##### Data to process #####
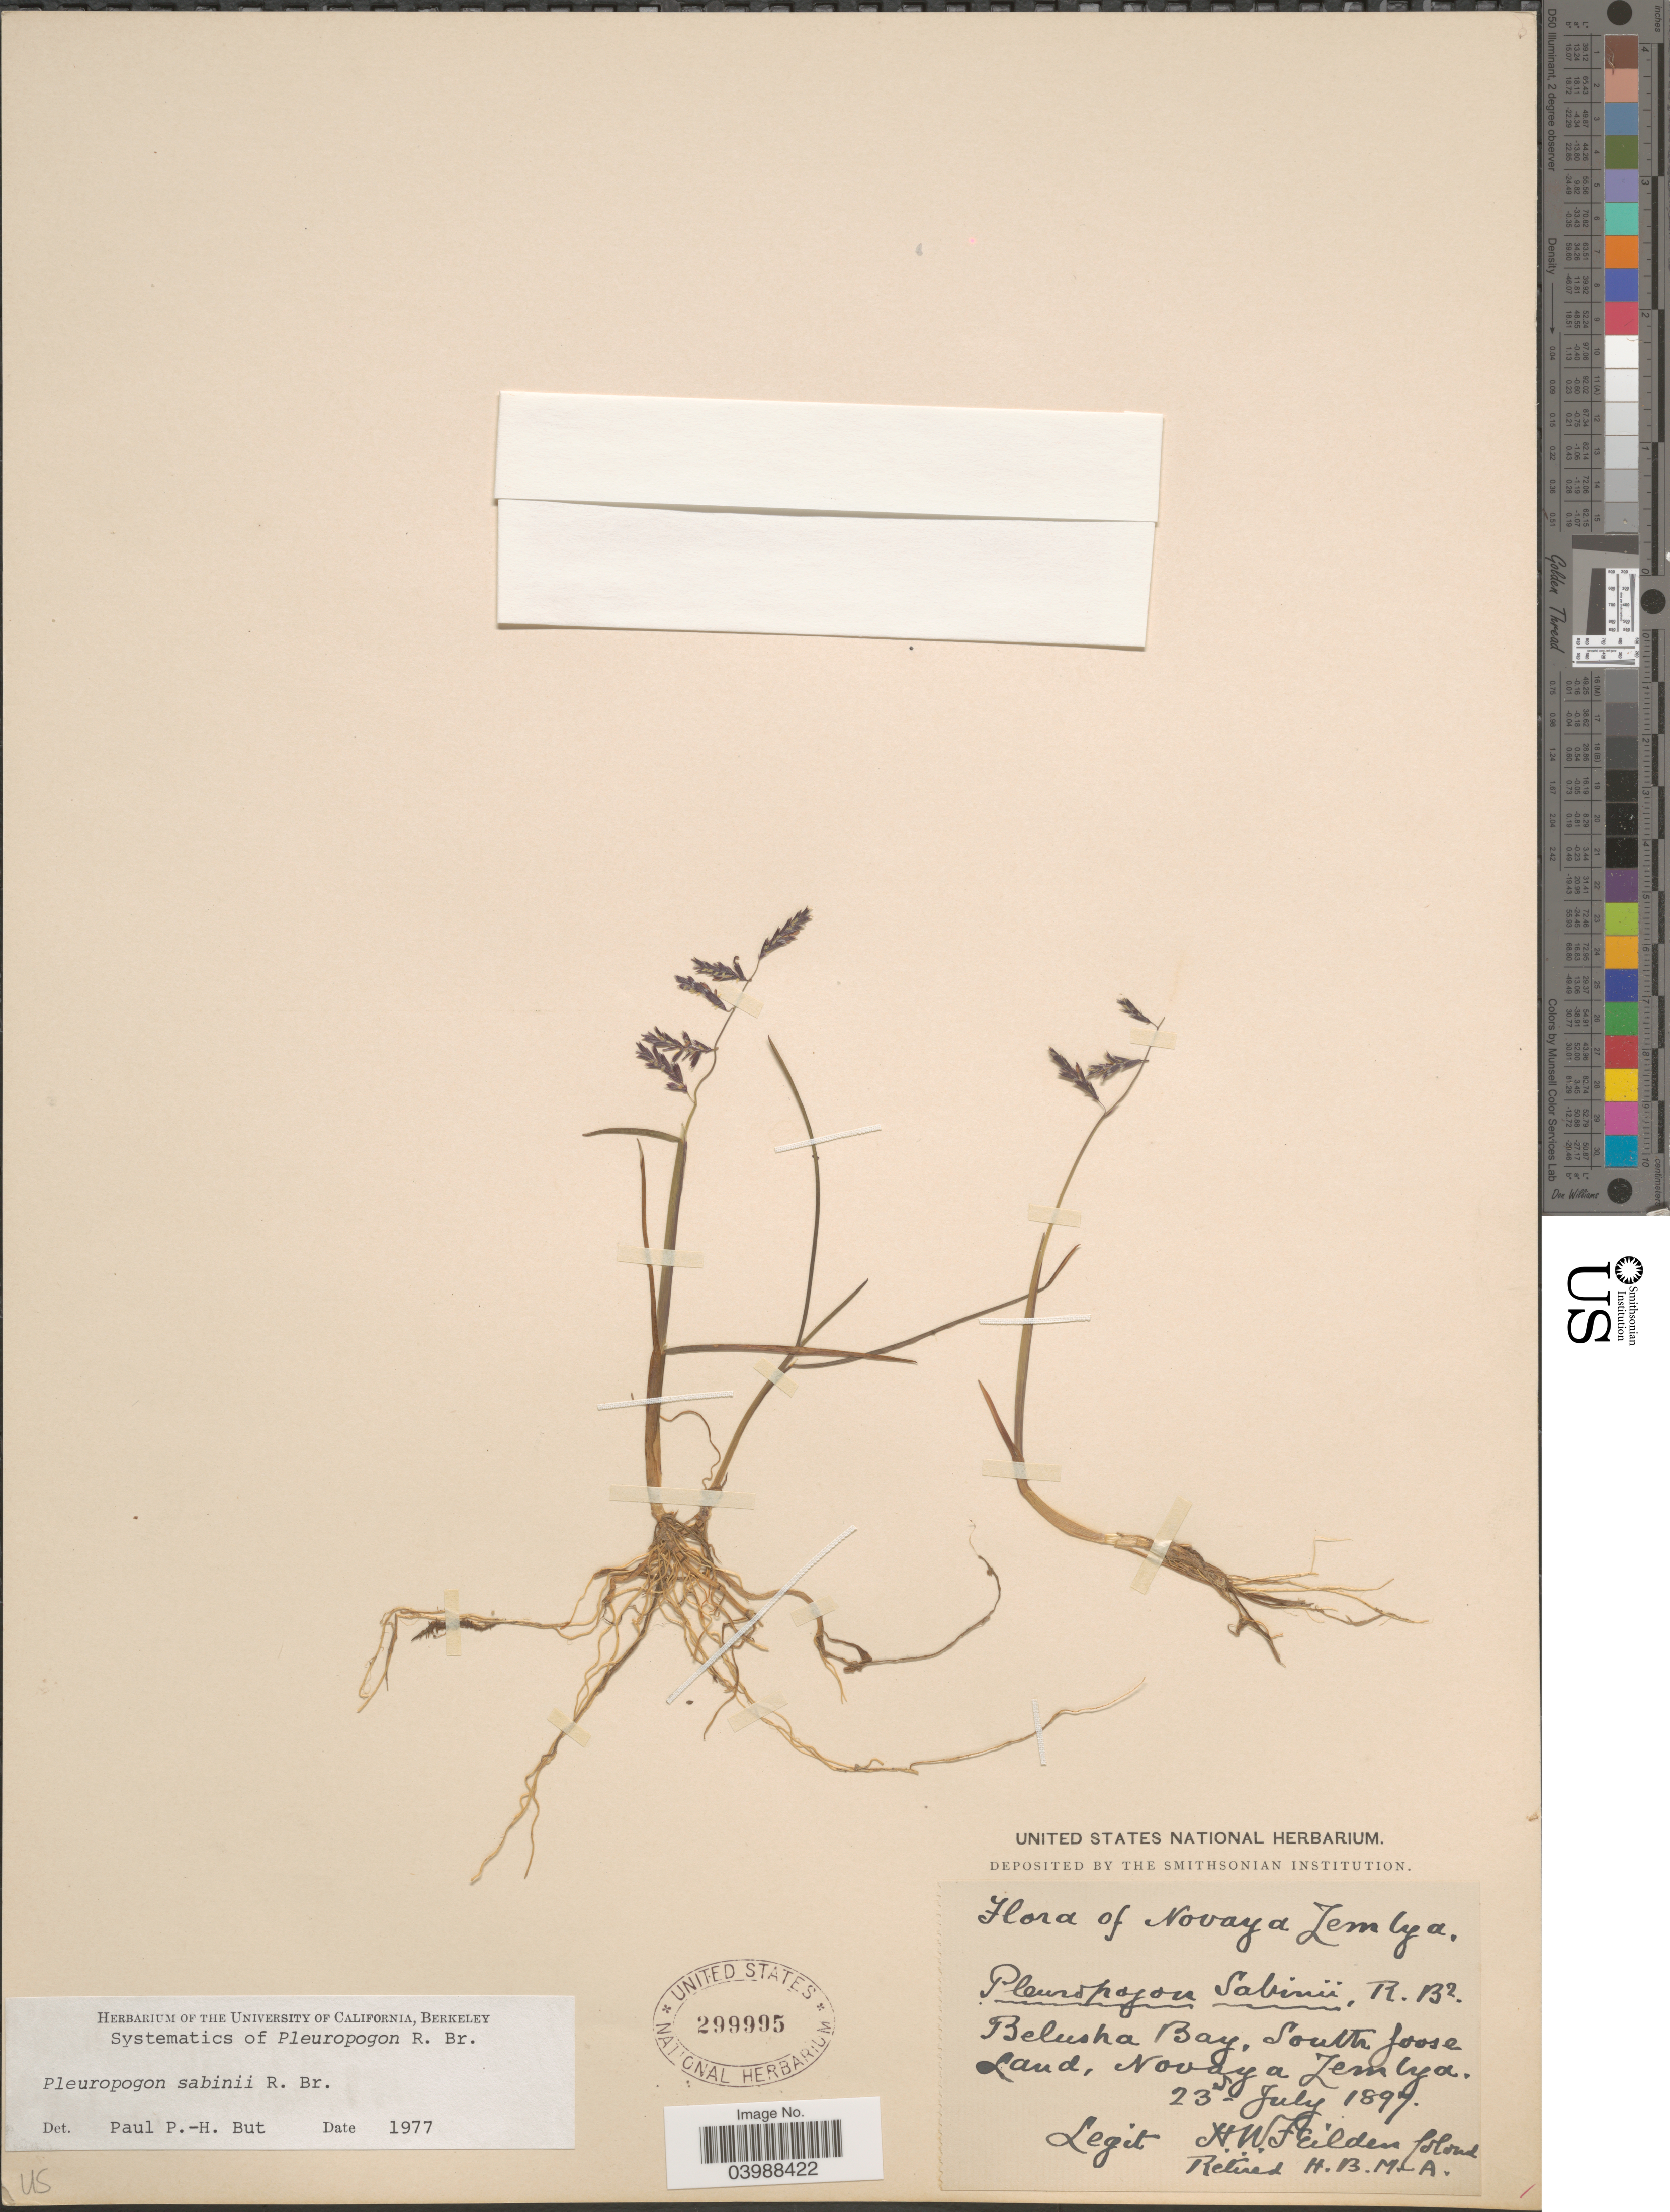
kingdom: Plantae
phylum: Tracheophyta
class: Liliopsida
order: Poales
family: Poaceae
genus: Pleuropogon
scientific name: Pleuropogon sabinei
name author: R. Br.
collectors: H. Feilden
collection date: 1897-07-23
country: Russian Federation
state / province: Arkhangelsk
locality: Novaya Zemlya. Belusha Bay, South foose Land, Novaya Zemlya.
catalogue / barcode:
#####
▶ What to produce:
Repeat the whole listing above word for word, leaving out the picture.

▶ Response to this task:
kingdom: Plantae
phylum: Tracheophyta
class: Liliopsida
order: Poales
family: Poaceae
genus: Pleuropogon
scientific name: Pleuropogon sabinei
name author: R. Br.
collectors: H. Feilden
collection date: 1897-07-23
country: Russian Federation
state / province: Arkhangelsk
locality: Novaya Zemlya. Belusha Bay, South foose Land, Novaya Zemlya.
catalogue / barcode:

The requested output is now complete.